Good point about joining the swarm. This is a part of the design that i'm not confident about, it's definitely questionable.
Suppose a non-bitsmuggler peer joins the swarm. If he starts torrenting the file, he will get a correct copy (no checksum fails on the pieces) of it because all bitsmuggler parties hold a full correct copy of it to begin with.
ODDITIES
1. File content. However, as described in the docs, at the moment those files are just random data, generated with a pseudo-random generator using an integer seed. So an entropy analysis of the the file may be a give-away (the fact that it doesn't look like anything really) and also the fact that right now the percentage of the file that is available is fixed (1/2).

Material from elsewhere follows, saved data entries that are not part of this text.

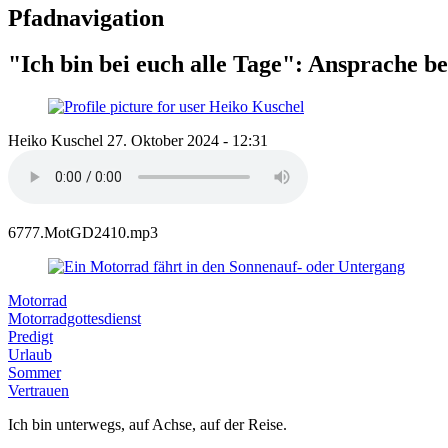
Pfadnavigation
"Ich bin bei euch alle Tage": Ansprache 
Heiko Kuschel
27. Oktober 2024 - 12:31
6777.MotGD2410.mp3
Motorrad
Motorradgottesdienst
Predigt
Urlaub
Sommer
Vertrauen
Ich bin unterwegs, auf Achse, auf der Reise.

a solution here is to use real existing files, but this involves pre downloading them (fetch pirates of the Caribbean 3 first and then torrent it again with your bit-smuggler server). how much of the file is available can be randomized.
2. Contact files. Another aspect is that the server now works by advertising a set of so called contact files. those contact files are bittorrent files that a client needs to start downloading to tunnel a bit-smuggler connection through them. They are partially completed files (1/2 of the pieces are there). Once they are depleted (all downloadable pieces are downloaded) the file is removed and a new partial copy is placed in, to allow for new peer connections on that contact file to have plenty of data flowing back and forth.
This aspect that the server keeps refreshing its files is odd.
These files are part of the server descriptor.
Another way of doing it could be deciding the contact files dynamically. You could maybe have a small exchange at the very beginning between the server and the client through some other channel and steg some data in there.
Possible ways:
* the client can make a DHT request for the server, and the server would reply with a set of nodes, but the data in the reply contains data about what contact file the client should use, so not a correct DHT query response.
* ue the bifield message of bittorrent to do a request-response sequence between the bitsmuggler server and client about what contact file to use and then switch to it.
3.Upload slots per torrent = 1 . the client and server instruct their bittorrent clients to upload to a single peer. basically i'm restricting swarms to a size of 2 to load balance things. if i disable this it would just mean the file gets depleated faster.
So actually, given this setting, an outsider joining a swarm where a bit-smuggler server and client live would not actually be able to download.
ABOUT BITTORRENT
On bittorrent: it's wire protocol is not very complicated. traditionally it runs over a TCP connection, starts with a handshake (containing infohash ( the ID ) of the file transferred and the ) and continues with length prefixed messages which are mostly piece requests and piece data messages (the ones where i embedd the payload) + some control messages to control the data flow (choke, unchoke, interested)
The handshake you can probably yank it out with a regex easily at IP level without any packet reconstruction. the rest i guess you need to parse the stream at application level to make sense of it.
Having the infohash means you can fetch the torrent file.
Spec is here
POSSIBLY BETTER DESIGN
the bitsmuggler server joins aribtrary existing swarms on the internets and informs the client somehow which swarms to look for it. once they find each other, they start exchanging data.
Tech limitations
A crappy thing about utorrent's interface is that it doesn't allow you to tell it to look for a certain peer (so bitsmuggler client tells its bittorrent process to just look for the bitsmuggler's bittorrent process in a big swarm). So who you connect to in a swarm is arbitrary.
A solution could be to intentionally join seeder-only swarms that just sit there.
If you are to not break the file integrity for the other peers you better have a copy of that file of whose swarm you are joining ahead of time. but this is necessary with the current design as well.
Any suggestions/comments are very welcome. IT seems to me that bittorrent is very hard to tame compared to let's say HTTP as a cover between a server and a client, so this might be an impairing limitation for the project.